Cottage Food Insurance: Do You Need It, and What It Actually Covers

Cottage food insurance is the topic every home food seller avoids — usually because they think they need it on day one and they don't, or they think they don't need it at all and they do.
Here's how to actually think about it.
Is cottage food insurance required by law?
In almost every state, no. Cottage food laws exempt you from the commercial food code, and the commercial food code is where insurance requirements usually live. The exceptions are when you sell at certain farmers markets or events that require a vendor COI (certificate of insurance) — usually $1 million in product liability coverage.
When you actually need it
Even when it's not legally required, get coverage once any of these are true:
- You're selling at farmers markets, events, or pop-ups that ask for a COI
- You're producing more than $1,000/month consistently
- You sell anything with high-allergen potential (nuts, dairy, eggs in custom orders)
- You're delivering food to customers' homes or offices
- You're operating in a state that allows higher-risk foods like dehydrated meats
What product liability covers
Product liability covers you if a customer claims your food made them sick, contained an allergen they didn't expect, or caused property damage. It does not cover injuries from a faulty mixer or someone slipping in your kitchen — that's general liability, which is usually bundled.
What it costs
Most cottage food sellers pay $250-$500/year for $1M/$2M product liability through specialty providers. Look at FLIP (Food Liability Insurance Program), the Insurance Canopy cottage food product, or your state farm bureau.

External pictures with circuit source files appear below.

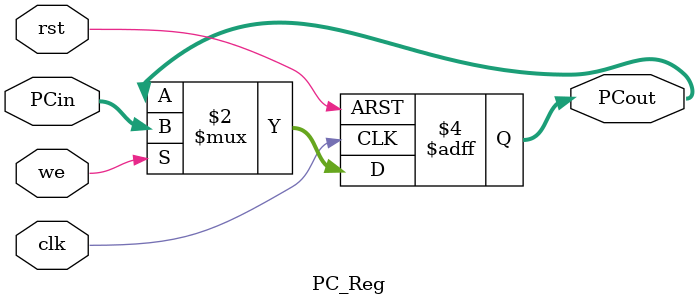
<source format=v>
`timescale 1ns / 1ps


module PC_Reg(
    input [31:0] PCin,
    input we,
    input rst,
    input clk,
    output reg [31:0] PCout
    );
    
    always@(posedge clk,posedge rst)
        if(rst)
            PCout <= 0;
        else if(we)
            PCout <= PCin;
endmodule

</source>
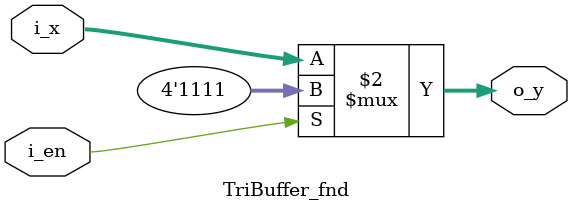
<source format=v>
`timescale 1ns / 1ps


module TriBuffer_fnd(
    input [3:0] i_x,
    input i_en,

    output [3:0] o_y
    );

    assign o_y = (i_en == 1'b0) ? i_x : 4'b1111;
endmodule

</source>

Add general liability for another $100-$200/year.
What it doesn't cover
A few common misconceptions worth clearing up:
- Damage to your own kitchen — that's homeowners or renters insurance
- Theft of your equipment — also homeowners
- Your car if you're delivering — that's commercial auto
- Lost income if you can't bake — that's business interruption, sold separately
An LLC is not insurance
Forming an LLC limits your personal liability, but it doesn't pay legal fees or settle claims. Insurance is what actually writes the check. Smart sellers use both: LLC for asset protection, insurance for the actual incident.